Wyrokiem z dnia 26 czerwca 2018 r. Sąd Okręgowy w Krakowie powództwo oddalił.

Wskazał Sąd, że strony, które istoty sporu upatrywały w kwestii winy za odstąpienie od umowy jako przesłanki powstania roszczenia o zapłatę kary umownej wyraziły zgodną ocenę, że generalnemu wykonawcy przysługuje wierzytelność o zapłatę wynagrodzenia za roboty potwierdzone przez inspektora nadzoru i kierownika budowy na podstawie comiesięcznych protokołów w wysokościach ujętych w fakturach, a inwestorowi przysługuje wierzytelność o udzielenie przez wykonawcę zabezpieczenia należytego wykonania obowiązków z tytułu gwarancji. Jednak nawet zgodne oświadczenia wywołują skutek prawny tylko wtedy, gdy taki skutek przewiduje ustawa.

Stwierdził dalej Sąd, że ustalenie istotnych dla rozstrzygnięcia sprawy okoliczności wymagało dokonania interpretacji przepisów regulujących umowę o roboty budowlane, która ze względu na jej korelację z przepisami administracyjnymi z ustawy prawo budowlane wywołuje trudności w odróżnieniu zdarzeń cywilnoprawnych, czyli skutkujących powstaniem wierzytelności, od zdarzeń i obowiązków o charakterze publicznoprawnym.

W sprawie o zapłatę z tytułu realizacji inwestycji istotne jest ustalenie świadczeń wzajemnych, z których każde zostaje określone na podstawie dokumentacji: obiekt budowlany w oparciu o dokumentację techniczną, a wynagrodzenie w oparciu o kosztorysy, stanowiące specjalistyczne elaboraty. Dokumentacja inwestycji stanowi część składową umowy. Do wyjaśnienia zgodnej woli nie jest wystarczający dowód z dokumentu prywatnego, lecz jest również konieczny dowód z biegłego.

########

#### Zadania do wykonania:
1) Streść fragment o wyroku Sądu Okręgowego w Krakowie w dwóch zdaniach.
2) Kontynuuj fragment o wyroku Sądu Okręgowego w Krakowie, zaczynając po jego ostatnim zdaniu.
Materiał zamieszczony dalej stanowi odrębną całość i nie ma związku z tekstem.

########

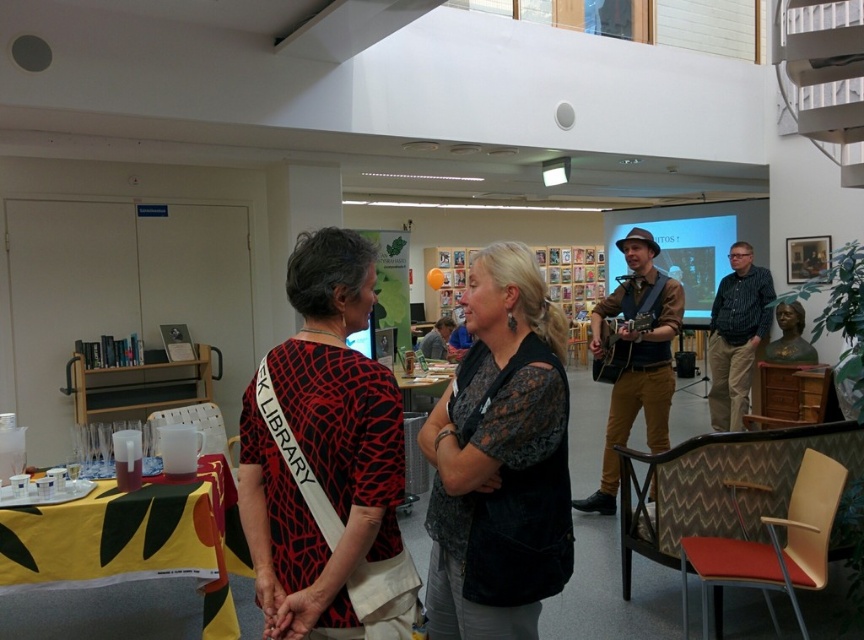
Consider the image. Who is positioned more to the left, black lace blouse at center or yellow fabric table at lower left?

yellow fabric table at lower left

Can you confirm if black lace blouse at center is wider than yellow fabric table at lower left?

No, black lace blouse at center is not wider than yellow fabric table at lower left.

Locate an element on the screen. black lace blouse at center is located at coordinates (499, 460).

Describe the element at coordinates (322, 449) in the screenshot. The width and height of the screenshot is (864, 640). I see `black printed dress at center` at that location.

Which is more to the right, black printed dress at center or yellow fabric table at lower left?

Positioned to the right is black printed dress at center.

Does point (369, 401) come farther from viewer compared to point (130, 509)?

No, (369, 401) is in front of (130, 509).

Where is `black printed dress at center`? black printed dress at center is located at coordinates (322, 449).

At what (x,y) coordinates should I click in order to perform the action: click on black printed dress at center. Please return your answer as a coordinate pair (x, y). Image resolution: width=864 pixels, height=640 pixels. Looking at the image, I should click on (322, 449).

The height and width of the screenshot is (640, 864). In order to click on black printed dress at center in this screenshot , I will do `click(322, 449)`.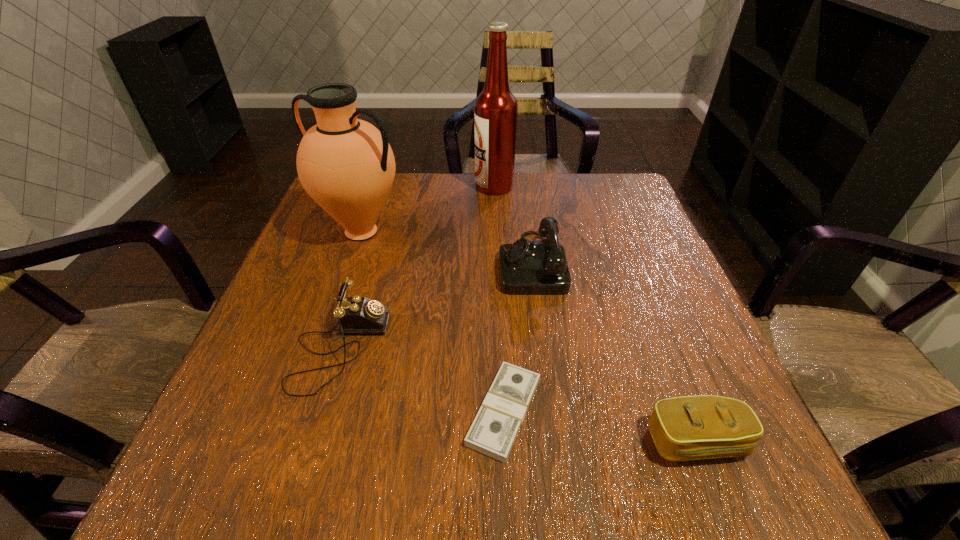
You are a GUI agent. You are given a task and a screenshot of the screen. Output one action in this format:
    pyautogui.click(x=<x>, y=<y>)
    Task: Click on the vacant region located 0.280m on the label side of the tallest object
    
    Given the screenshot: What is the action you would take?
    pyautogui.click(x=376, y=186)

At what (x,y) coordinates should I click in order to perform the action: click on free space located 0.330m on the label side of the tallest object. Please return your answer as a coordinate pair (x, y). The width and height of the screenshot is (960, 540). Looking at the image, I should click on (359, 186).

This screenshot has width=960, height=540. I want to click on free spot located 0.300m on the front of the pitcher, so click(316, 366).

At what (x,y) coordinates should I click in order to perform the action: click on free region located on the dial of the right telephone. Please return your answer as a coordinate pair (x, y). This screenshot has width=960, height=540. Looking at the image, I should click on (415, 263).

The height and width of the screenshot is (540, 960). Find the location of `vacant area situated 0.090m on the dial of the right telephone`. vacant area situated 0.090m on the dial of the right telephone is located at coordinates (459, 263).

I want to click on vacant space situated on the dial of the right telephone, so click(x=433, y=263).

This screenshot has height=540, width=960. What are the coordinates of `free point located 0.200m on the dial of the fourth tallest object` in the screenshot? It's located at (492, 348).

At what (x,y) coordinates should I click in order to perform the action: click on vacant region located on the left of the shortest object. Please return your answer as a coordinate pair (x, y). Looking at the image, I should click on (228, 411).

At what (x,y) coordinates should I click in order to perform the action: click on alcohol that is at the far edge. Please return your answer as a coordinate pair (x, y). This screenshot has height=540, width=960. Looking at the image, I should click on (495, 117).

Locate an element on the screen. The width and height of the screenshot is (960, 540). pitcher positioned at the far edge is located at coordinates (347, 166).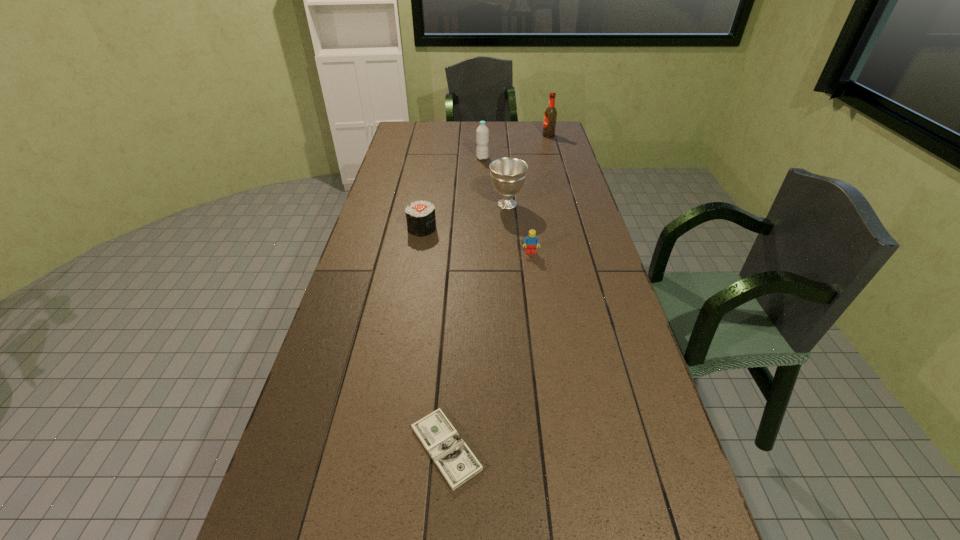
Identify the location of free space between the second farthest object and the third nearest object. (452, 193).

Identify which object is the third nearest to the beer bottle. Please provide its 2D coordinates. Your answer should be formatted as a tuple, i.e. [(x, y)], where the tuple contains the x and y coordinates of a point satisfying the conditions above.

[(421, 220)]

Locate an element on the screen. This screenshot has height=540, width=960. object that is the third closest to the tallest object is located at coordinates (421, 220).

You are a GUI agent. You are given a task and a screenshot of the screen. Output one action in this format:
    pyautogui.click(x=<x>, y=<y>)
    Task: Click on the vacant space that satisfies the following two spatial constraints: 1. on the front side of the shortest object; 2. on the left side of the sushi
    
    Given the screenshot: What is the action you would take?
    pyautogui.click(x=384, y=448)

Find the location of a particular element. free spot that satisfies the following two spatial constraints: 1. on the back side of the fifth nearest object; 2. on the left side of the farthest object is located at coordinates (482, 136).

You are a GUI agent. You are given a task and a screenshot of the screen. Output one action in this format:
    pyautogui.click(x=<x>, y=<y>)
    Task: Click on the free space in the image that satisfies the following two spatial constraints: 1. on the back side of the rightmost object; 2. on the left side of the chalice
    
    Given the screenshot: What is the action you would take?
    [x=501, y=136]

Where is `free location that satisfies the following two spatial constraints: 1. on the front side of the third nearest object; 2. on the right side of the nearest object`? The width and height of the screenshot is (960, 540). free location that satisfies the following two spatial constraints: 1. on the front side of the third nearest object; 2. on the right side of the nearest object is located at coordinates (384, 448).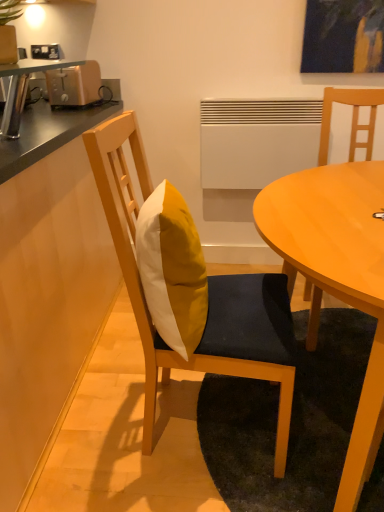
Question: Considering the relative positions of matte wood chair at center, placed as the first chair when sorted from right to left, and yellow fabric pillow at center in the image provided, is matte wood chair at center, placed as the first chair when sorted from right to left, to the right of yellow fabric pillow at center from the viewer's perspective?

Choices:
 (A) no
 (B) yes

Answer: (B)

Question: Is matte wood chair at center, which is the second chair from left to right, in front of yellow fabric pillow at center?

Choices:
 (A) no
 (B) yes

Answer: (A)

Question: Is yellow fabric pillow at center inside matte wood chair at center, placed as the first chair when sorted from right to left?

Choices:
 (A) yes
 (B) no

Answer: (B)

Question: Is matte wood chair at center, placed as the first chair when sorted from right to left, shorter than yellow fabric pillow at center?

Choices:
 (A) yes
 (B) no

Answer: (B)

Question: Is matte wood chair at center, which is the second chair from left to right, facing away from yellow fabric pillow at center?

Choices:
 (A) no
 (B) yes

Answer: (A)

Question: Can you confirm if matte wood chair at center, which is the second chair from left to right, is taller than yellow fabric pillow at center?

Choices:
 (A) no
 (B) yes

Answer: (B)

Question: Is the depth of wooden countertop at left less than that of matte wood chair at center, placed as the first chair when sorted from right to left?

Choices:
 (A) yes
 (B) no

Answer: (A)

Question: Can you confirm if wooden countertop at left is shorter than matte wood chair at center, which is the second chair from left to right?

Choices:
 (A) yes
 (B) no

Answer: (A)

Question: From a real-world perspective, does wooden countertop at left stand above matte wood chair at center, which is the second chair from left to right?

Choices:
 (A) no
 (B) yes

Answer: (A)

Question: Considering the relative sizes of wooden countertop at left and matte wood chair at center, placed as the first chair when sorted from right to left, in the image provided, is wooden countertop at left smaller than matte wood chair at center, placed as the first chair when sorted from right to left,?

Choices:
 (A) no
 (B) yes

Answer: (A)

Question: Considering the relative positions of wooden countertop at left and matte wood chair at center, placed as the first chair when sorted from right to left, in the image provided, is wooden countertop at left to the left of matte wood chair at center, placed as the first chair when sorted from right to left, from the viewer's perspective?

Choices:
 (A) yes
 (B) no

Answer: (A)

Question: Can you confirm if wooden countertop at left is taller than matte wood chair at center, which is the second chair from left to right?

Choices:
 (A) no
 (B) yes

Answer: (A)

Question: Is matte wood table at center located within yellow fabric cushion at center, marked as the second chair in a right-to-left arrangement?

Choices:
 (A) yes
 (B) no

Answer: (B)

########

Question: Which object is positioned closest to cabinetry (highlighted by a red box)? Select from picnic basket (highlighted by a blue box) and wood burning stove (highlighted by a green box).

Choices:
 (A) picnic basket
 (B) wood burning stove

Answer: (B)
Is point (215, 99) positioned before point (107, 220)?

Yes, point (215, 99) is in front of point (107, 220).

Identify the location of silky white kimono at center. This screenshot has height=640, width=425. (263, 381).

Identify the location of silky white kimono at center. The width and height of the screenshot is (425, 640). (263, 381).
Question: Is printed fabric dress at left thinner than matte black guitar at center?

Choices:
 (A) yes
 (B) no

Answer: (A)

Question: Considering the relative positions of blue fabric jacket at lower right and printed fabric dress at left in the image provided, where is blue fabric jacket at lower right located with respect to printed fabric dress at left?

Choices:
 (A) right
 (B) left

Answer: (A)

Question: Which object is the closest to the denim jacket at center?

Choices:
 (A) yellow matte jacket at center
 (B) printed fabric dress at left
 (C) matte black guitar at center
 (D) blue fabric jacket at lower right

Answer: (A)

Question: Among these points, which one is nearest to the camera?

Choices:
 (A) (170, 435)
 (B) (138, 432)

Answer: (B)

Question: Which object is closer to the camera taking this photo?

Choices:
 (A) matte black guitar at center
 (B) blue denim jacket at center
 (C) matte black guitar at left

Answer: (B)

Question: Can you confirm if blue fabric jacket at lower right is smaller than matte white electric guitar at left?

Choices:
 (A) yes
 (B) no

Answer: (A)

########

#### Odpowiedzi do zadań:
1) Sąd Okręgowy w Krakowie wyrokiem z 26 czerwca 2018 r. oddalił powództwo, wskazując, że nawet zgodne oświadczenia stron wywołują skutek prawny tylko wtedy, gdy taki skutek przewiduje ustawa. Według Sądu rozstrzygnięcie wymagało interpretacji przepisów o umowie o roboty budowlane, a w sprawie o zapłatę z tytułu realizacji inwestycji świadczenia wzajemne określa się na podstawie dokumentacji, do której wyjaśnienia konieczny jest także dowód z biegłego.

2)
Stwierdził Sąd, że istotą umowy o roboty budowlane, której przedmiotem jest wykonanie obiektu w rozumieniu prawa budowlanego zgodnego z projektem i zasadami wiedzy technicznej. Wynika z tego niemożność wywiązania się z tego zobowiązania w sposób inny, aniżeli w drodze jednorazowego przekazania inwestorowi osiągniętego rezultatu na podstawie protokołu odbioru końcowego. Częściowe odbiory są dopuszczalne tylko w przypadku powierzenia wykonawcy realizacji kilku obiektów budowlanych. Konsekwencją niepodzielności świadczenia polegającego na realizacji obiektu budowlanego jest powstanie wymagalności wynagrodzenia nie wcześniej niż z chwilą osiągnięcia rezultatu, lub z chwilą zaistnienia obciążającej inwestora przeszkody w osiągnięciu rezultatu. To wyklucza, by czynności księgowo – rozrachunkowe oraz czynności kontrolne o charakterze administracyjnym, jakie sprawują funkcjonariusze publiczni na budowie (inspektor nadzoru, kierownik budowy itp.) poprzez sporządzenie okresowych protokołów mogły wpływać na treść stosunków cywilnych. Obowiązek zamawiającego uiszczania odpowiedniej części wynagrodzenia w miarę przyjmowania części robót jest powinnością udzielania zaliczek, które ze swojej natury nie są wierzytelnościami.

Stwierdził Sąd, że ponieważ przebieg realizacji inwestycji odzwierciedla dokumentacja budowy (protokoły odbiorów, dzienniki budowy itp.), którą prowadzą na podstawie przepisów ustawy prawo budowlane funkcjonariusze publiczni zamieszczając w niej fachowe oceny i zalecenia, to wyjaśnienie znaczenia wpisów wymaga dowodu z biegłego.

Strony nie zgodziły się na dowód z opinii, dlatego Sąd ograniczył postępowanie dowodowe do dokumentu umowy i dokumentów, w których strony złożyły oświadczenia w sprawie rozwiązania kontraktu.

Sąd Okręgowy poczynił następujące ustalenia:

W dniu 6 grudnia 2013 r. poprzednicy stron:(...) sp. z oo jako inwestor i Firma Budowlana (...). (...)spółka jawna jako generalny wykonawca sporządzili dokument – umowę nr (...).

Wykonawca zobowiązał się do wykonania w oparciu o decyzję o pozwoleniu na budowę i dokumentację techniczną, za zapłatą wynagrodzenia określonego przez strony jako ryczałt w kwocie 4 126 000 plus vat, zadania inwestycyjnego p.n. ,,Osiedle (...) w W. przy ul. (...)”. Postanowienia umowy odpowiadają umowie o roboty budowlane uregulowanej w art. 647 kc.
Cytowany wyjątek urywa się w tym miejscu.